Le 19 décembre 2024, la Cour de justice de l’Union européenne (CJUE) a fait paraître un arrêté qui interdit aux Etats membres de l’UE de refuser les allocations familiales “à un travailleur étranger dont les enfants, nés dans un pays tiers, ne justifient pas être entrés régulièrement sur son territoire”.
La Cour de justice de l’UE interdit de refuser les allocations familiales aux étrangers en situation irrégulière
Nouvel appel d'air à l'immigration ou garantie de conditions de vie dignes ? La Cour de justice de l'Union européenne (CJUE) a tranché l'affaire d'un travailleur arménien entré illégalement en France avec sa famille : il touchera désormais les allocations familiales. Profitant de cette jurisprudence, la CJUE a généralisé cette décision par un arrêté qui servira pour les situations semblables à venir.
Entré illégalement en France avec sa famille, il demande les allocations familiales
En 2008, explique la CJUE, un couple arménien entre illégalement en France avec leurs deux enfants, nés en Arménie. Trois ans plus tard, ils ont un troisième enfant, cette fois-ci né en France. En 2014, le père décide de demander les allocations familiales à la CAF des Hauts-de-Seine, à Nanterre. Elles lui sont refusées au motif qu'il ne peut pas fournir de document prouvant l'entrée régulière des enfants en France. Et pour cause. Si le père a maintenant une carte de séjour temporaire, ce qui lui permet de travailler, ses deux enfants n'ont aucun papier valable pour toucher les allocations familiales en France.
La bataille s'engage. La cour d'appel de Versailles confirme le refus de la CAF, mais la Cour de cassation annule cet arrêt en 2022 au motif que la cour d'appel de Versailles n'a pas répondu aux arguments du travailleur arménien. Ce dernier faisait valoir la directive sur le permis unique. En 2011, l'Union européenne a créé une procédure de demande unique qui doit permettre la délivrance d'un permis unique aux ressortissants de pays tiers. Ils peuvent ainsi travailler et vivre sur le territoire d'un Etat membre. La cour d'appel de Versailles renvoie alors l'affaire à la Cour de justice.

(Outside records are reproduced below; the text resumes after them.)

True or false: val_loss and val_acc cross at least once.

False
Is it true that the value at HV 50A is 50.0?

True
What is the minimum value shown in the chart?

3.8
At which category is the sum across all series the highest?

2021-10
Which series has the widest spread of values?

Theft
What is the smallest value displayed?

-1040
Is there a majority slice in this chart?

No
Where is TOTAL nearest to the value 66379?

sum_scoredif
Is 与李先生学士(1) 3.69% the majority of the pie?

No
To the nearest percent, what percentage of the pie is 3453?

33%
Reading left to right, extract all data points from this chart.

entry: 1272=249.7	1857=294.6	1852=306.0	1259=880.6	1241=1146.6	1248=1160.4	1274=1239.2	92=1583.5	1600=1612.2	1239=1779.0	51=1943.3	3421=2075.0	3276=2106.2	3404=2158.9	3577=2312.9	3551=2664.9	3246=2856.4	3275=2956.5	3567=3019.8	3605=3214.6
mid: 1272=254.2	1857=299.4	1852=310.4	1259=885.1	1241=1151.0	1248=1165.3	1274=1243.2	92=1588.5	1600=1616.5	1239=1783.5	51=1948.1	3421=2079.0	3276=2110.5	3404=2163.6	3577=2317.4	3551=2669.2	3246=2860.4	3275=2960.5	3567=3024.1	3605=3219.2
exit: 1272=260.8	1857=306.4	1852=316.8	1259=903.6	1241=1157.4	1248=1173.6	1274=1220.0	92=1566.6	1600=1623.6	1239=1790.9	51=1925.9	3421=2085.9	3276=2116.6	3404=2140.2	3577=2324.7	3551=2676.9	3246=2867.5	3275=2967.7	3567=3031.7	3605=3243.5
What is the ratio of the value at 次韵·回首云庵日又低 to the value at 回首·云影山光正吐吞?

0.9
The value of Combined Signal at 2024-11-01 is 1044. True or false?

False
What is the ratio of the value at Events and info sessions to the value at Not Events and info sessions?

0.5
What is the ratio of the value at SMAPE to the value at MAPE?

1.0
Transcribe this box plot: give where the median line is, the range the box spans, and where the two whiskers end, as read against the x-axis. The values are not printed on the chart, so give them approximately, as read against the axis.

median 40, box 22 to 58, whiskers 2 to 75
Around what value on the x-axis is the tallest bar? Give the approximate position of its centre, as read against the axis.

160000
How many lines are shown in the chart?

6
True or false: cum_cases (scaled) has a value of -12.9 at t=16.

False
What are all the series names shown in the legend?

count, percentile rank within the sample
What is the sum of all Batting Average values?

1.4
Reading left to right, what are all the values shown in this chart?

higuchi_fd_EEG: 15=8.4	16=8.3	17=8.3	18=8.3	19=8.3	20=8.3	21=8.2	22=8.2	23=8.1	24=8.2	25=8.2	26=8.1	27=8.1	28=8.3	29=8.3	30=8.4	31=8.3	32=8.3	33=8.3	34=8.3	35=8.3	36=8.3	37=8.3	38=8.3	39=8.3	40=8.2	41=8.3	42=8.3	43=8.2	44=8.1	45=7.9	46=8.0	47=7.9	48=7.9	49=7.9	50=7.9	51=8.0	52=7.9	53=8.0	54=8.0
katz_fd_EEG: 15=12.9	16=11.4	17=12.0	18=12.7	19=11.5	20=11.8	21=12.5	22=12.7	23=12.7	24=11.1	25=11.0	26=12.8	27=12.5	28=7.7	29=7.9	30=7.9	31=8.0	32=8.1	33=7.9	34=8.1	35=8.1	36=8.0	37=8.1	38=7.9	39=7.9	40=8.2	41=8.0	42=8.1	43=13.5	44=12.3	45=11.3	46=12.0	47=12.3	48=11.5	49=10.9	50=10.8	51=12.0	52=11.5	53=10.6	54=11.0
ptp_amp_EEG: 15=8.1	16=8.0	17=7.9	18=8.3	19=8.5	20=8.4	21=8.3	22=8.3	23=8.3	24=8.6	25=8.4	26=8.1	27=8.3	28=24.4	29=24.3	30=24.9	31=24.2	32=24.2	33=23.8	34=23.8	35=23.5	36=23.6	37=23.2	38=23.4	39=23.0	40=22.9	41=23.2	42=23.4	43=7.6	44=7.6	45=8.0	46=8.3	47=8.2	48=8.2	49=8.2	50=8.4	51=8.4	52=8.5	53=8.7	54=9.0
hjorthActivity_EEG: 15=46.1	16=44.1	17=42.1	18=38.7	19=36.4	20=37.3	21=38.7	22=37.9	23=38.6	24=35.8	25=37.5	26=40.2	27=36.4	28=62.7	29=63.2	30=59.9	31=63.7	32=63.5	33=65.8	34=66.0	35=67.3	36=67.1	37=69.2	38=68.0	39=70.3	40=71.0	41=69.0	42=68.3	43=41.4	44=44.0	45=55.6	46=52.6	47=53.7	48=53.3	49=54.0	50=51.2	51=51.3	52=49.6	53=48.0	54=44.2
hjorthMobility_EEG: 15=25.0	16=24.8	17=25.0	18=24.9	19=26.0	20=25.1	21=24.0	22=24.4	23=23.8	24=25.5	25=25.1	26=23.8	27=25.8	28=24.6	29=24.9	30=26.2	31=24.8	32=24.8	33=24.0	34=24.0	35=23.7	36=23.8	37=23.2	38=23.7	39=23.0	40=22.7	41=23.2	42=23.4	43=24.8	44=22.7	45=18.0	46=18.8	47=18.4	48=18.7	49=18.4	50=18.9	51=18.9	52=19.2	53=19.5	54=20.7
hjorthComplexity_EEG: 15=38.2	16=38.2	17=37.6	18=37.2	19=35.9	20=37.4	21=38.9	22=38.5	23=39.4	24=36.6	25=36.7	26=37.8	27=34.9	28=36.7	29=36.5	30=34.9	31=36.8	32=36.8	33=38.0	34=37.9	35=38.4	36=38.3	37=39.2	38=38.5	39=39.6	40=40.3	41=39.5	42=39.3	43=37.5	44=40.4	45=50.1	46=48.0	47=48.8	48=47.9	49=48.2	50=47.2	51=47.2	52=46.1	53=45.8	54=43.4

La difficulté de l'entrée illégale en France
Pour la Cour de Versailles, il s'agissait de savoir si la CAF pouvait refuser les allocations familiales aux personnes dont les enfants sont entrés illégalement sur le sol français. Les enfants sont bien sûr la condition principale de toucher des allocations familiales, et ils doivent en principe être nés en France, y être entrés par le regroupement familial ou disposer d'un titre prouvant la régularité de leur présence en France. Les enfants de ce travailleur arménien n'étaient ni dans aucun de ces trois cas. La CAF des Hauts-de-Seine ne reconnaissait donc que le troisième enfant, né en France. Or, avec un seul enfant, il n'est pas possible de toucher les allocations familiales.
La CJUE a cependant arrêté qu'il était "contraire au droit de l’Union de subordonner le droit aux prestations familiales des ressortissants de pays tiers résidant régulièrement en France à une condition supplémentaire, consistant à devoir
justifier de l’entrée régulière sur le territoire français des enfants au titre desquels les prestations familiales sont demandées". Autrement dit, lorsqu'un parent est en situation régulière, il peut demander les allocations familiales pour ses enfants, même si eux ne sont pas en situation régulière.
Un précédent dangereux ?
La décision de la CJUE peut paraître juste. Il s'agit d'accorder l'égalité de traitement aux ressortissants des pays de l'Union européenne. Toutefois, tous les Etats membres de l'Union européenne ne proposent pas les mêmes services et aides à ceux qui y résident. Ainsi, en 2023, la France a dépensé presque 850 milliards d'euros dans des prestations sociales, soit le tiers de son PIB. Il s'agit là du plus haut taux d'Europe. Autrement dit, un travailleur modeste a beaucoup plus d'intérêt à vivre en France qu'ailleurs, par exemple en Arménie.
Les prestations sociales accordées par la France coûte déjà cher au pays, donc au contribuable qui paie les cotisations sociales via les divers impôts et taxes. Initialement, ce modèle avait été conçu pour garantir une vie digne à tous les Français, y compris ceux qui ne gagnaient pas assez pour prendre soin d'eux et de leur famille. Aujourd'hui, les facilités de déplacement, tant logistiques qu'administratives, ouvrent ce généreux système à de nombreuses personnes. Le fardeau devient de plus en plus lourd, et risque d'être un jour insoutenable, s'il ne l'est pas déjà.